読み終わった瞬間、まず感じたのは「不気味だな」ということ。終始一貫して、自身と同じ名前をもつ主人公を汚さずに描き続ける作者に、ただならぬナルシシズムを感じた。文章のおかしさや稚拙さはもちろん耐え難いものだったけど、それよりも文章から感じ取れる病的な自己愛に、寒気を覚えた。ブログに対する批判的なコメントは削除されるらしいし。。。誇大妄想癖?

ある種の読者は、この物語を「ほとんど、もしくは全てが事実である」と信じているようだ。批判する人に対して、「美嘉さんの気持ちを考えてほしい」と熱く語る人間もいるくらいだから、ファンの多くは「美嘉やヒロは実在の人物、恋空は(ほぼ)ノフィクション」と考えているのでは。

しかし、正体不明の人間がネットに流した一編の低級な物語に、どれほどの信憑性がある?何を根拠に、この話は事実であると言える?

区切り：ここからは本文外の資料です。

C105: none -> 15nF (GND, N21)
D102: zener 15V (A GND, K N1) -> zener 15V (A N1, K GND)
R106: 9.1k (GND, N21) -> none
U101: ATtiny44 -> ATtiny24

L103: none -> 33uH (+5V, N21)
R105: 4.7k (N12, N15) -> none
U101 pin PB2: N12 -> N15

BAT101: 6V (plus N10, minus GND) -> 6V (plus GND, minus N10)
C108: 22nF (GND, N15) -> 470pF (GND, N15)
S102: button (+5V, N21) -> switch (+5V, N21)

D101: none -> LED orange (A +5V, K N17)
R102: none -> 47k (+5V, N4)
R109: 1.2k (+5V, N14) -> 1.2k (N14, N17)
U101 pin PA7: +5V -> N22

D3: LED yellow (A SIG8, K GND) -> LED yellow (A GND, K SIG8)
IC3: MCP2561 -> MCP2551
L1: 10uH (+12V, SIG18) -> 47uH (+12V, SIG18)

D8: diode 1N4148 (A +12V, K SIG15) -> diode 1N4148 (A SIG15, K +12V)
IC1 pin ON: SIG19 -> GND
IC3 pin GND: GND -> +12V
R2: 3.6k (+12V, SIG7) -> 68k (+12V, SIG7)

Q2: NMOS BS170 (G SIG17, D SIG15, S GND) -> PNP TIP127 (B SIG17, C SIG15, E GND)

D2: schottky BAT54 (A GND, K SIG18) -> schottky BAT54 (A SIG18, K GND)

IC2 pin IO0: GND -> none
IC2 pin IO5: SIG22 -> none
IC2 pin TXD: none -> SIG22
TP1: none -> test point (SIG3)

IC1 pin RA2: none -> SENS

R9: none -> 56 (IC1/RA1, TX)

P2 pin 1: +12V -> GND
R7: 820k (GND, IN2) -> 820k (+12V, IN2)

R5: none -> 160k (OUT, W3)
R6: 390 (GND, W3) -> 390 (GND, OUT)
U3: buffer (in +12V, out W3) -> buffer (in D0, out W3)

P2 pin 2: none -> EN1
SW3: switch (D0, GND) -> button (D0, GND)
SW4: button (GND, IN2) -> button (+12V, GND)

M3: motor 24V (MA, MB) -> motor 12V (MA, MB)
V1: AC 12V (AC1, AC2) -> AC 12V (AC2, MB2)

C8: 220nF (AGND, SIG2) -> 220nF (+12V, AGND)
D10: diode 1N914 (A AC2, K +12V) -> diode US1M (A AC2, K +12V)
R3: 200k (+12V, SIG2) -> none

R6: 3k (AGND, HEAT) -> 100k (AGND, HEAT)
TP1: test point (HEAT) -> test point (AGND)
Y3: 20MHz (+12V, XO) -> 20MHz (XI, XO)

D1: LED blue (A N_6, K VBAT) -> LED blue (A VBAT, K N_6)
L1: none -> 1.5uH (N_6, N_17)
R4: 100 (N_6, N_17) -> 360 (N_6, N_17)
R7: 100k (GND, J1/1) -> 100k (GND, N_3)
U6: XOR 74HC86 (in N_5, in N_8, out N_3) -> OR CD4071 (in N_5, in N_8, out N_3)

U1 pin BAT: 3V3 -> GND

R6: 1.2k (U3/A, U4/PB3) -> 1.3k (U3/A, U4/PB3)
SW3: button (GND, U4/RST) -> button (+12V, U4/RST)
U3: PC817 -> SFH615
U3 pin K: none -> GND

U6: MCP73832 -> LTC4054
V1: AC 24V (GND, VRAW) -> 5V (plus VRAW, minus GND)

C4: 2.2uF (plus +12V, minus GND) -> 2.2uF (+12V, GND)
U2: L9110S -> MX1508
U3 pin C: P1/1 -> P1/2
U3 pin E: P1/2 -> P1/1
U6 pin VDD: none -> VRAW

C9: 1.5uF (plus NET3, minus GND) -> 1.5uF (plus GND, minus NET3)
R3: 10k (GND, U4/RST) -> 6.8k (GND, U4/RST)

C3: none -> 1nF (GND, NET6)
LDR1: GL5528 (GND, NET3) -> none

「事実に基づいたお話」とあり、作者はあたかも自分が経験したことのように話を進めていくわけだけど、実際この話がどこまで本当なのかは誰も分からない。例えば、99%が嘘―失礼、フィクションだったとしても、誰も責められない。つまり、「男と付き合って別れた」という経験さえあれば、誰でもこの話を書くことが出来る。100%フィクション、という可能性だってある。

美嘉が書いているとされるブログだって、誰が書いているか分からない。仮に作者が書いていたとしても、恋空自体がどれほどの事実を含んでいるのか不明なのと同様、妄想の延長である可能性は低くない。また、書籍化、映画化、ドラマ化、コミック化されているくらいだから、その制作に関わった人間は作者に接触しているはずだけど、例え彼らが作品の信憑性に疑問を抱いたとしても、口を割るとこはないと思う。商品としての価値を下げることに繋がるからね。

この話が全くの作り話で、ただ注目度を高めるために「事実に基づく」と言ったのだとしたら、この作者は言うまでもなく、流行に乗って「名作」であるかのように取り上げたマスコミも最低レベル。レイプや流産、癌という問題を軽々しく扱い、しかもそれを主人公を美化するために利用しているわけだから。

まぁ、事実であるか否かはもう誰にも分からないだろうから、ここを追求しても仕方ないか。信じたいなら信じればいいし、嘘だろ!と思うなら信じなきゃいい。ただ、与えられた情報を鵜呑みにする怖さみたいのを感じた。

この作品や作者の信憑性は別にしても、やはり口が裂けても小説とは呼べない酷い作品。ただの低レベルな文章の羅列に過ぎない。こんなのを読んで「読書」した気になってる中高生が心配。